Самым спорным юридическим манёвром, ещё больше затруднившим преследование нацистских военных преступников, стало внесение незначительной поправки в пункт 2 статьи 50 Уголовного кодекса ФРГ под названием «Вводный закон о правонарушениях 1968 года». 36 Согласно этому закону, если будет доказано, что человек участвовал в убийстве из-за явных низменных мотивов, таких как удовольствие от убийства, расовая ненависть или месть, он может быть обвинён. Однако в законе было установлено, что те, кого судьи считают «соучастниками» преступлений, должны быть наказаны более мягко при вынесении приговоров. Эта поправка, предположительно, не была направлена против военных преступлений, но хитрые адвокаты военных преступников использовали её для прекращения или приостановления уголовного преследования. 20 мая 1969 года Федеральный суд ФРГ постановил, что в будущих судебных процессах по военным преступлениям для назначения максимальных наказаний необходимо будет доказать, что люди действовали из «личных мотивов убийства». В противном случае с ними следовало бы обращаться как с «сообщниками» того, кто отдавал им приказы.37
Учитывая растущие правовые ограничения на привлечение военных преступников к ответственности в Западной Германии, неудивительно, что самый сенсационный судебный процесс над главным нацистским военным преступником после 1948 года состоялся не в Западной или Восточной Германии, а в Израиле. 11 мая 1960 года группа из восьми агентов израильской секретной службы выследила и захватила нацистского гестаповского военного преступника номер один, всё ещё находившегося на свободе, Адольфа Эйхмана, проживавшего в доме в пригороде Буэнос-Айреса, Аргентина. Он был доставлен в Израиль, чтобы предстать перед судом.

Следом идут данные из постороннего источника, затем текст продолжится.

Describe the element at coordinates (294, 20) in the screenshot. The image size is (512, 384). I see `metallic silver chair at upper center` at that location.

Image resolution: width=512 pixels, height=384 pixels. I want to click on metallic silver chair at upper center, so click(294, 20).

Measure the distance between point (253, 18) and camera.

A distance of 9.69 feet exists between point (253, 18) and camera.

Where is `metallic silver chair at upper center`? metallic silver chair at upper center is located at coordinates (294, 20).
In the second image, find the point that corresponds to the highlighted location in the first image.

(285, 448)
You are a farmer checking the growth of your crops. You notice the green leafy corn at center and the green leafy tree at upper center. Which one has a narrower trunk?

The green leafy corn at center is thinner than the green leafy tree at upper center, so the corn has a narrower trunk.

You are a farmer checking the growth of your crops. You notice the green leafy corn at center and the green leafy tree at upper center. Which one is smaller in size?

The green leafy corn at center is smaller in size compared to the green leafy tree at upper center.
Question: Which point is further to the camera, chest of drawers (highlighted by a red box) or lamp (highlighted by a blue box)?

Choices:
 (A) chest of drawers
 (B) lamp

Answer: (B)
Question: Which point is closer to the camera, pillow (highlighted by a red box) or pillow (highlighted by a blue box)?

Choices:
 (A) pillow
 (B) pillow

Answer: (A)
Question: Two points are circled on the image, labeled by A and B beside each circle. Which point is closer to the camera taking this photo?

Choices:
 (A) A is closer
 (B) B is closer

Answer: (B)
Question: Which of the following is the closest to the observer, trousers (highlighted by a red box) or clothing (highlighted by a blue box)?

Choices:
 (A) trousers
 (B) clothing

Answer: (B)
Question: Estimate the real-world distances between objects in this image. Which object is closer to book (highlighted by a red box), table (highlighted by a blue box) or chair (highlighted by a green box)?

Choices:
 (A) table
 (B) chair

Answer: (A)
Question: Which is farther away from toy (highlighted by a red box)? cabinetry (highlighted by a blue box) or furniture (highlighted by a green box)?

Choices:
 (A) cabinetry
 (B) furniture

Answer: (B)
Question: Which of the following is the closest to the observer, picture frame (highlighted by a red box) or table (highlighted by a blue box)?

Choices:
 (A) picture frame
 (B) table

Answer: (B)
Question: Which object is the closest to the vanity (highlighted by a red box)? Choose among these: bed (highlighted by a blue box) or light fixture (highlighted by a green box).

Сенсационный судебный процесс над Адольфом Эйхманом начался в Иерусалиме 11 апреля 1961 года. Стенограмма процесса насчитывает 3500 страниц. Он был самым высокопоставленным административным чиновником гестапо, представшим перед судом со времен Нюрнбергского процесса. Его непосредственными руководителями были Генрих Мюллер, глава гестапо, и Генрих Гиммлер, шеф СС. Во время суда Эйхман утверждал, что он был всего лишь бюрократическим номером, выполняющим приказы. Процесс получил широкое освещение в СМИ. Судебный процесс транслировался по телевидению по всему миру. Всего показания дали 112 свидетелей, среди которых было множество людей, переживших Холокост. Эйхман производил впечатление самого «обычного» и довольно скучного администратора. Он говорил ровным, низким, монотонным голосом, без какой-либо интонации. Он отвечал на вопросы обвинения деловым тоном. Описывая свою домашнюю жизнь и работу в штаб-квартире гестапо, он производил впечатление солидного представителя среднего класса. Он даже приносил с собой на работу бутерброды на обед, любил играть дома по вечерам с детьми и с нетерпением ждал летних каникул с семьей.